The fact of the matter is there is no definitive answer to which day of the week is ‘best’ for sending an email campaign. It varies by industry, offer type, and most significantly by audience preferences. While a typical rule of thumb to not send on weekends, Mondays, and Fridays may be a reasonable starting point, your individual campaigns may very well show entirely different performance trends. The best advice here is to evaluate your own historical campaign data and then test to verify trends or indicators related to which day delivers the best performance.

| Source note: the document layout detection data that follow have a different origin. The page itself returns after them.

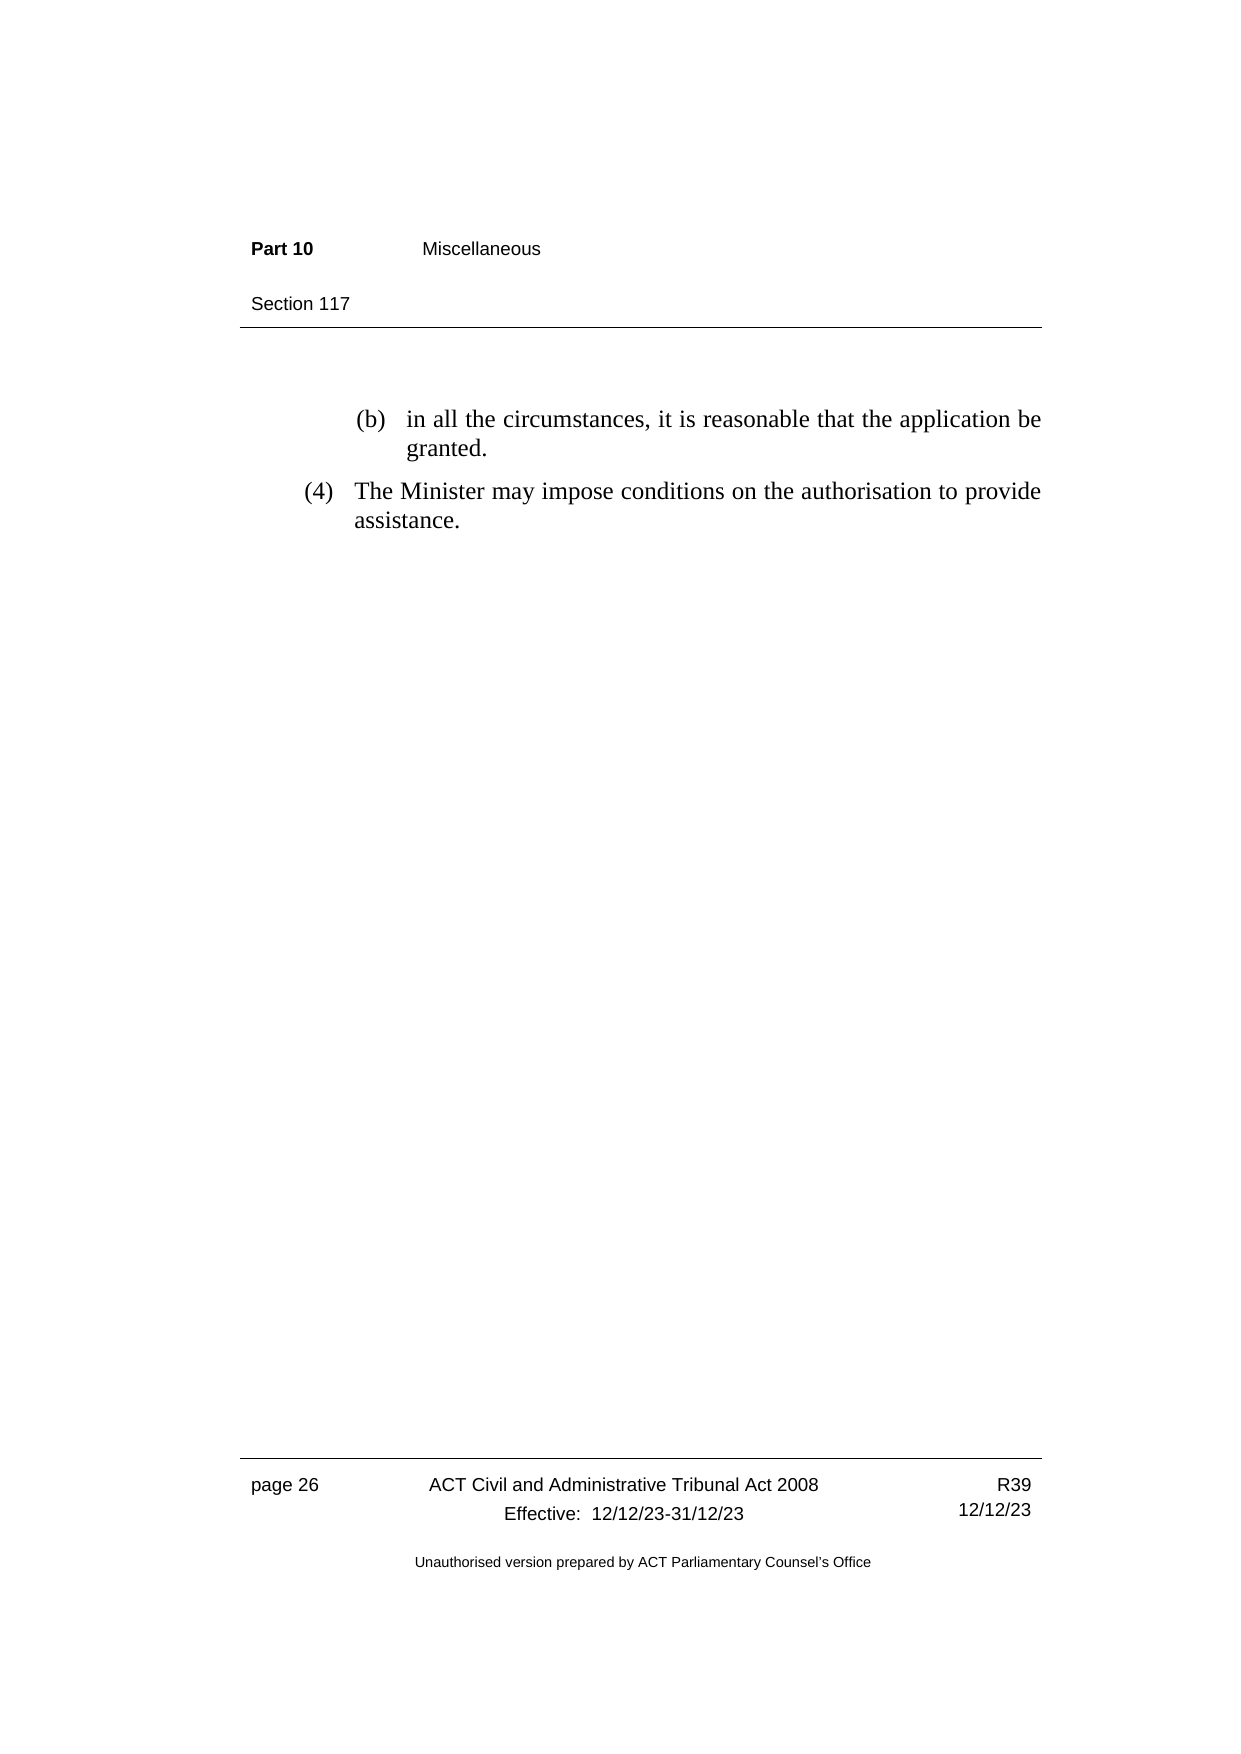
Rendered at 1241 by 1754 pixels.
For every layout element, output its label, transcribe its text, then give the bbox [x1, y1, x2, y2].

text (b) in all the circumstances, it is reasonable that the application be granted. [239, 404, 1042, 462]
text (4) The Minister may impose conditions on the authorisation to provide assistance. [239, 476, 1042, 534]
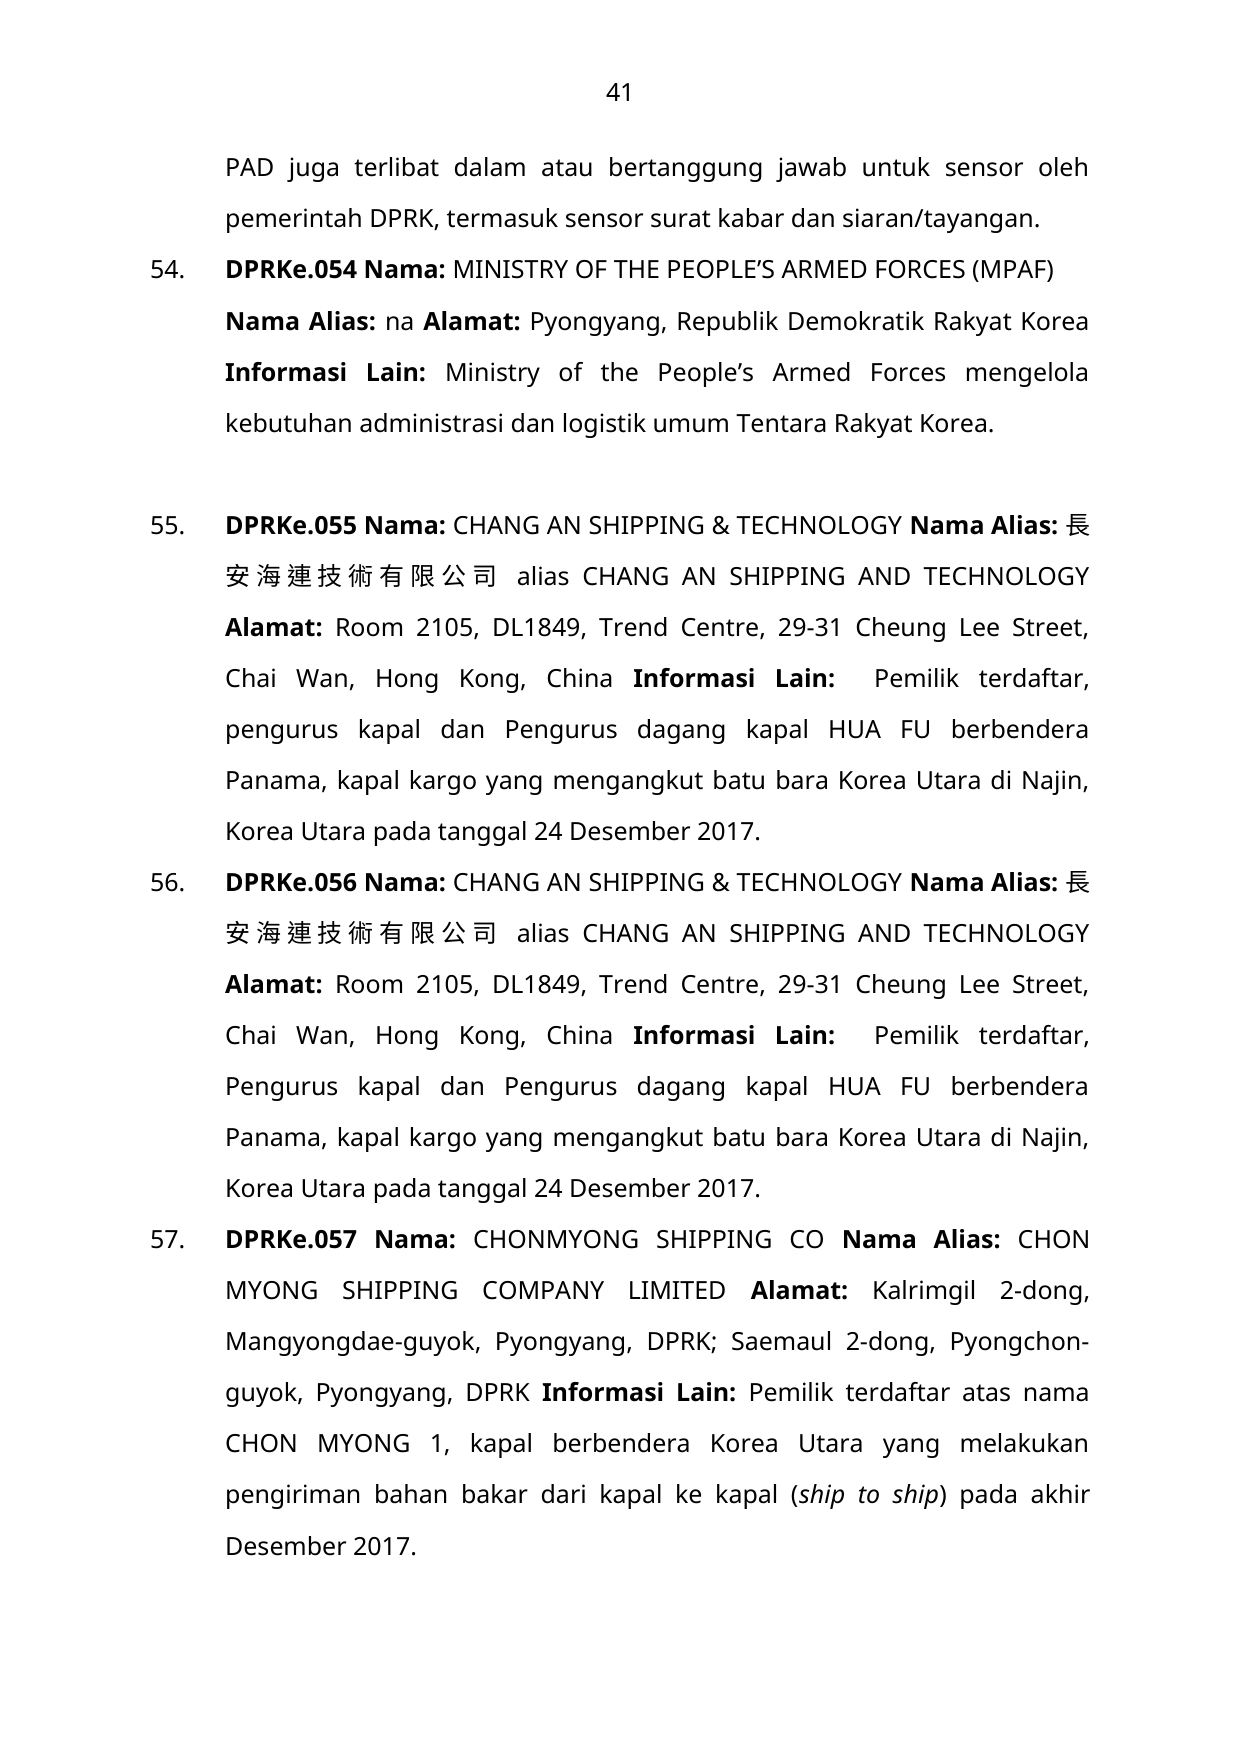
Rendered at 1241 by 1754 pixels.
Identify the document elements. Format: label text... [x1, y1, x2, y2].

list DPRKe.057 Nama: CHONMYONG SHIPPING CO Nama Alias: CHON MYONG SHIPPING COMPANY LIMITED Alamat: Kalrimgil 2-dong, Mangyongdae-guyok, Pyongyang, DPRK; Saemaul 2-dong, Pyongchon-guyok, Pyongyang, DPRK Informasi Lain: Pemilik terdaftar atas nama CHON MYONG 1, kapal berbendera Korea Utara yang melakukan pengiriman bahan bakar dari kapal ke kapal (ship to ship) pada akhir Desember 2017. [150, 1222, 1090, 1562]
list DPRKe.054 Nama: MINISTRY OF THE PEOPLE’S ARMED FORCES (MPAF) [150, 252, 1090, 286]
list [225, 150, 1090, 235]
list Nama Alias: na Alamat: Pyongyang, Republik Demokratik Rakyat Korea Informasi Lain: Ministry of the People’s Armed Forces mengelola kebutuhan administrasi dan logistik umum Tentara Rakyat Korea. [225, 303, 1090, 439]
list DPRKe.056 Nama: CHANG AN SHIPPING & TECHNOLOGY Nama Alias: 長安海連技術有限公司 alias CHANG AN SHIPPING AND TECHNOLOGY Alamat: Room 2105, DL1849, Trend Centre, 29-31 Cheung Lee Street, Chai Wan, Hong Kong, China Informasi Lain: Pemilik terdaftar, Pengurus kapal dan Pengurus dagang kapal HUA FU berbendera Panama, kapal kargo yang mengangkut batu bara Korea Utara di Najin, Korea Utara pada tanggal 24 Desember 2017. [150, 864, 1090, 1205]
list DPRKe.055 Nama: CHANG AN SHIPPING & TECHNOLOGY Nama Alias: 長安海連技術有限公司 alias CHANG AN SHIPPING AND TECHNOLOGY Alamat: Room 2105, DL1849, Trend Centre, 29-31 Cheung Lee Street, Chai Wan, Hong Kong, China Informasi Lain: Pemilik terdaftar, pengurus kapal dan Pengurus dagang kapal HUA FU berbendera Panama, kapal kargo yang mengangkut batu bara Korea Utara di Najin, Korea Utara pada tanggal 24 Desember 2017. [150, 507, 1090, 848]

Time of Day (for each recipient)
While there may be significant variation in which weekday works best for your email campaign deployment, time of day can be a bit more consistent. The key is to base your analysis on time of day not by what time it is for you when you send the email, but what time it is for each recipient when the email reaches their inbox. As always, there are exceptions, but by and large, emails that are sent during the hours that your recipients are awake and likely ready and able to check their inboxes are going to be more successful. So, the question is, when are your recipients in the mode to check their email and engage with your messages? This will depend on the makeup and demographics of your audience. For typical consumers, standard daytime hours are likely a good place to start. However, if your audience is made up of younger gamers who like to play overnight, then you might consider a different range. From an opt-out standpoint, we see activity tend to pick up starting in the early morning, peak around lunchtime and then slowly taper off into the late afternoon and early evening. This is a solid indicator of when consumers are checking their inboxes during the day.

There are definitely additional factors playing into the timing of your email campaigns (such as recipient activity, any timing specifics of your offer, seasonality, etc.), but keeping an eye on the day of the week and time of day are good elements to keep in mind as you plan your next email campaign.